In contrast, Claude 4 Sonnet’s chat interface correctly identified both images as healthy, consistent with its earlier flawless performance on the test set. As discussed above, however, this approach cannot be scaled: while the chat interface is accurate, Claude’s API refused to label most images, which makes large-scale or automated annotation impractical.

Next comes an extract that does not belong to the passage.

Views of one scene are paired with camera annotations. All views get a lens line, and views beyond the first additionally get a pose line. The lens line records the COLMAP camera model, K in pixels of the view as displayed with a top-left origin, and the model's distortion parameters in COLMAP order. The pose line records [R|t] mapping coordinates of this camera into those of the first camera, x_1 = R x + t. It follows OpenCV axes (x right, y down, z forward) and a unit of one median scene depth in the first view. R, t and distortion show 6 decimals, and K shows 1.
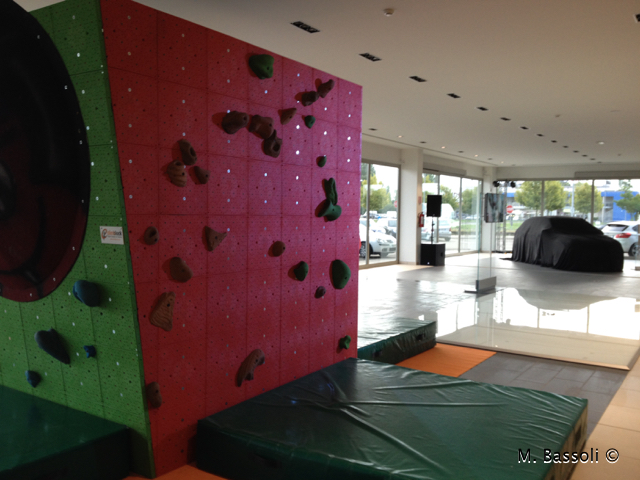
lens RADIAL K [[598.3, 0, 321.7], [0, 598.3, 242.4], [0, 0, 1]] dist [0.132281, -0.289585]
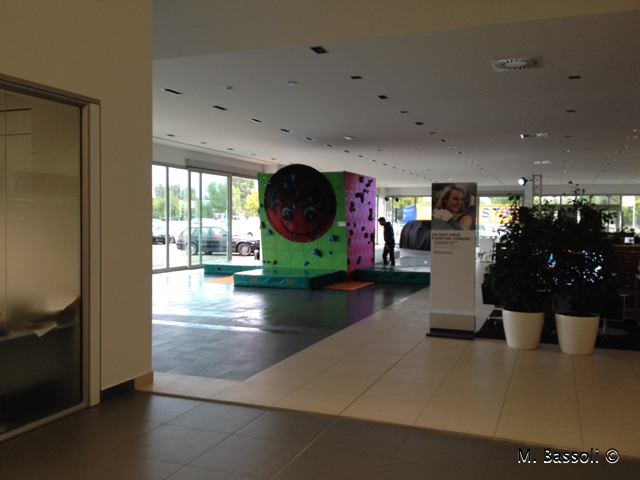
lens RADIAL K [[598.3, 0, 321.7], [0, 598.3, 242.4], [0, 0, 1]] dist [0.132281, -0.289585]
pose [[0.977024, -0.018808, 0.212299, -1.119464], [0.021141, 0.999738, -0.008727, 0.123244], [-0.212079, 0.013015, 0.977166, -2.536351]]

Claude 4 Sonnet's performance (accessed on 1 June 2025)

Recommendations

For researchers seeking automated labelling of brain MRI images, GPT-4o currently offers the most practical solution: its API achieved 98.4% accuracy on our test set and can handle large-scale batch processing. However, it is important to review edge cases manually, as rare misclassifications may still occur—even on images the chat interface also mislabels. While Claude 4 Sonnet delivered flawless results in the chat interface, its API refused to categorise most images, making it unsuitable for high-throughput annotation at present. For projects requiring reliable, scalable annotation, GPT-4o’s API is recommended, but manual review of uncertain cases remains advisable. We encourage further testing with additional datasets and updated models as capabilities continue to evolve.

Note: Do not use GenAI models for clinical diagnosis or medical decision-making!